Mittwochs muss der Emil zum Pränatalballett

Pickepacke voll war das Kreativhaus am gestrigen Abend. Kein Wunder, denn immerhin hatte sich Tina Teubner angesagt, eine Kabarettistin, die auch an Ukulele, Geige und Rotweinglas eine gute Figur macht. Begleitet wurde sie von ihrem kongenialen Pianistin Ben Süverkrüp. Zusammen sind die beiden sich einig: „Wenn Du mich verlässt, komm ich mit“. Der Titel ist Programm. Die beiden sind ein so gut eingespieltes Bühnenpaar. Teubner, die zwischendurch auch ein Sägeblatt zum klingen bringt, braucht für das Programm nicht nur einen hervorragenden Klavierspieler, sondern auch jemanden, der sich zurücknehmen kann, der herhalten muss als Sparringspartner.

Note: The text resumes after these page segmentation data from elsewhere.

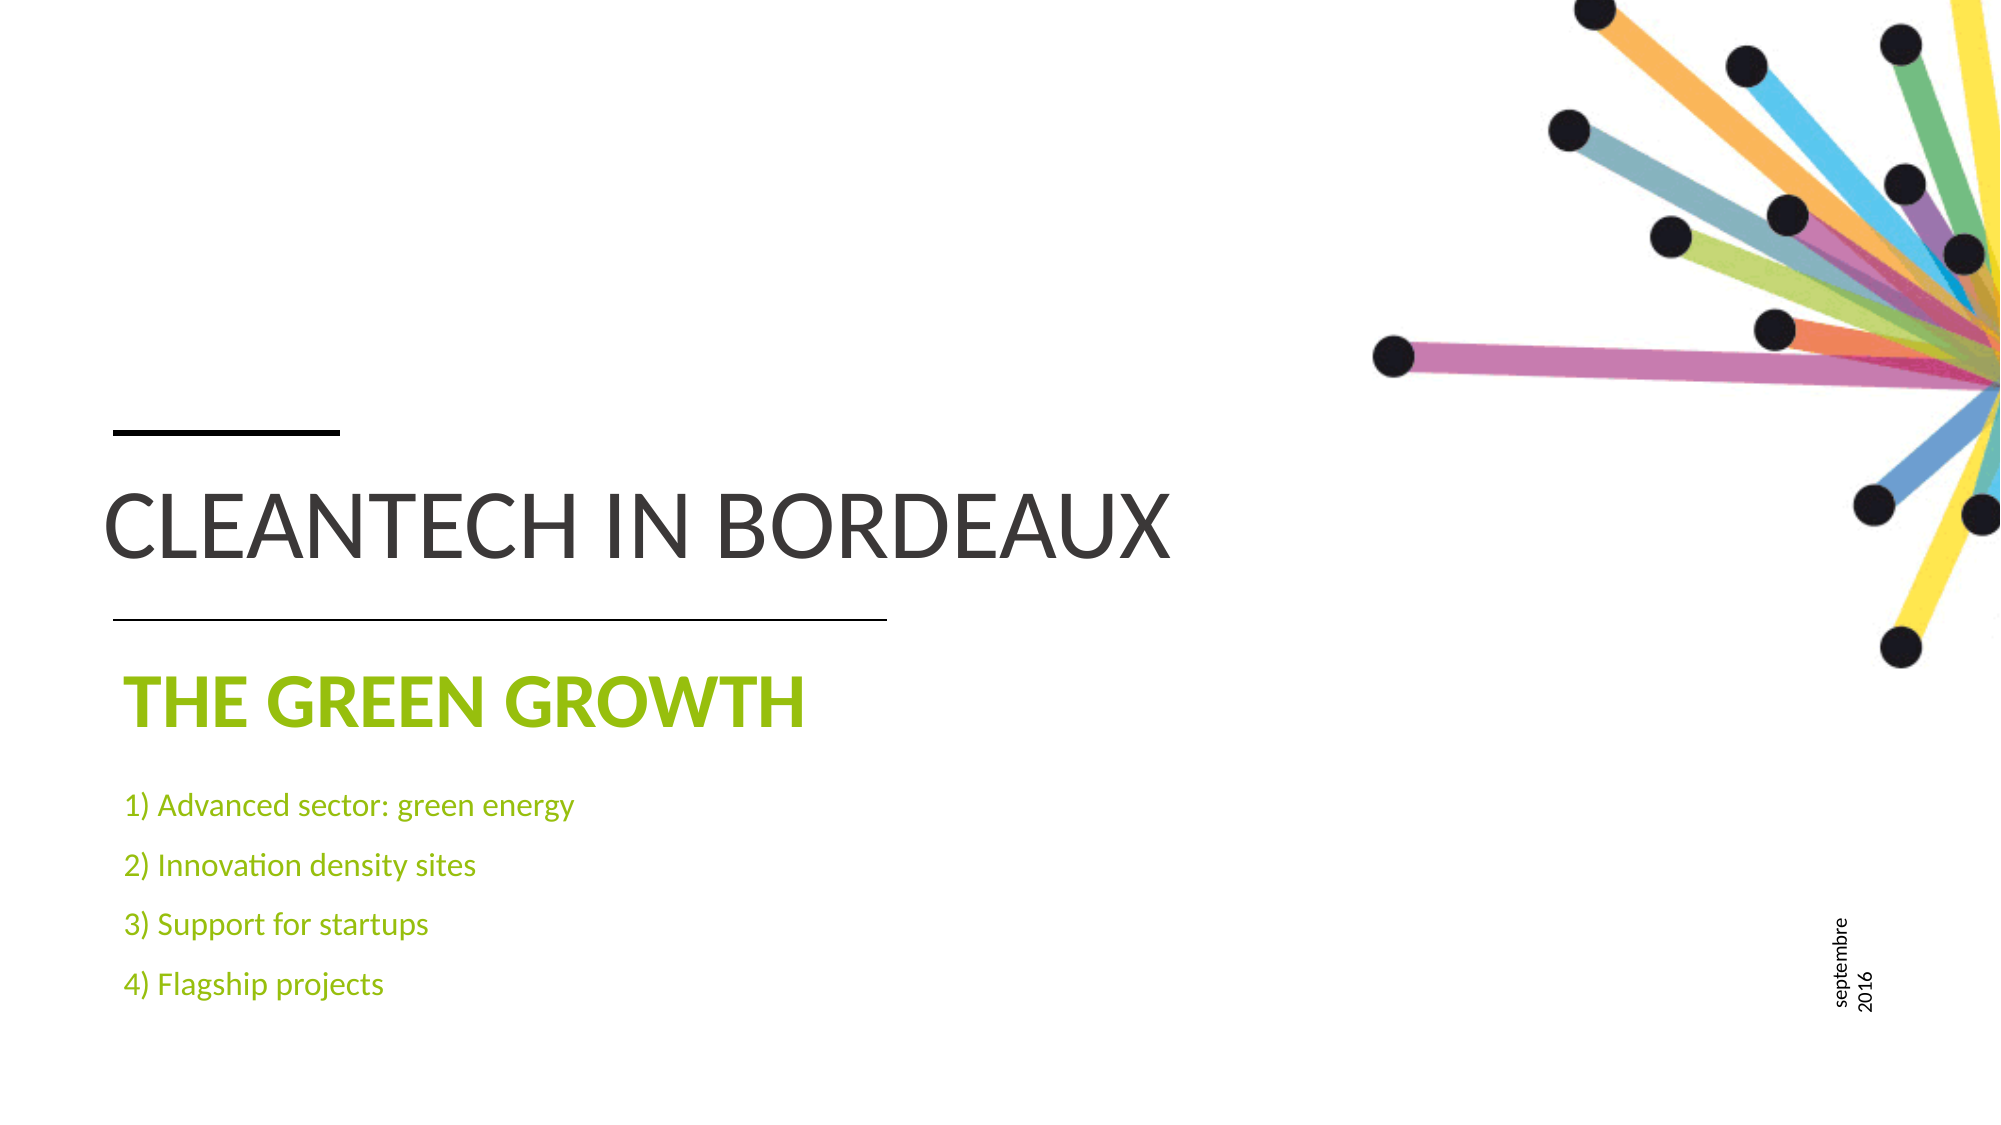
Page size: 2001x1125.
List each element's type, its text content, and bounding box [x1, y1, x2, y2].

picture [1328, 0, 2000, 697]
text_box CLEANTECH IN BORDEAUX [88, 451, 1328, 586]
text_box THE GREEN GROWTH 1) Advanced sector: green energy 2) Innovation density sites 3) Support for startups 4) Flagship projects [108, 642, 822, 1010]
text_box septembre 2016 [1818, 864, 1875, 1029]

Denn wie es aussehen kann, wenn das Publikum diesen Part übernehmen muss, zeigt die Rheinländerin gleich zu Beginn. Sie fragt eine Dame in der ersten Reihe nach deren Namen und Wohnort – und schließlich nach deren Gewicht. Peinlichkeit wird nur demonstriert, nicht ausgelebt. Und schon nimmt Teubner die „Frühförderung“ aufs Korn, Eltern, die die Fortschritte ihrer Kinder vergleichen. Wer hat sich wann das erste mal vom Rücken auf den Bauch gedreht? Das geht soweit, dass der „Emil mittwochs zum Pränatal-Ballett“ muss. Diesen ständigen Wechsel zwischen Gesang, Instrumenten und Geschichten bei Rotwein am Stehtisch beherrscht Tina Teubner bis in den letzten Winkel des Machbaren. Ihre Ausführungen über die Gesellschaft beendet sie stets mit einer lakonischen Frage an den armen Ben am Piano: „Wie kompensierst Du Deine sexuelle Frustration?“ oder „Bist Du medikamentös richtig eingestellt?“ Ben muss eigentlich gar nichts sagen, genaugenommen darf er auch gar nicht reden. Es geht ums altern und das jammern, immer wieder die Vergleiche mit der Jugend, den jungen Menschen, die so leichtfüßig vor der roten Ampel auf der Stelle joggen. „Hätte Gott gewollt, dass wir ständig durch den Park rennen, hätte er dort mehr Löwen aufgestellt“. Frauen, die sich beklagen, dass sie über 50 für Männer unsichtbar sind. „Meine Damen, ich habe da einen guten Rat für Sie: wenn Sie 20 Kilo mehr wiegen, kommen die Männer nicht mehr um Sie herum.“ Das Programm von Tina Teubner ist eine Liebeserklärung an den Partner, der schnarcht, an das Leben, an die Unzulänglichkeiten, an das nicht Perfekte. Im Kontrast dazu steht dann Ben Süverkrüp, der überlegt, wie es gewesen wäre, hätte es die sozialen Netzwerke schon zu Mozarts Zeiten gegeben. „Habe soeben die 6. Sinfonie komponiert. Freu“. Ein musikalischer Spannungsbogen über Wagner, Mozart, ein Abba-Medley, John Barrys James-Bond-Theme, zwischendurch immer wieder die Erkennungsmelodie der Telekom. Das alles wahnsinnig schnell und komprimiert, nur kurz angespielt, auf dass man es gerade erkennt – eben perfekt – wie der Abend.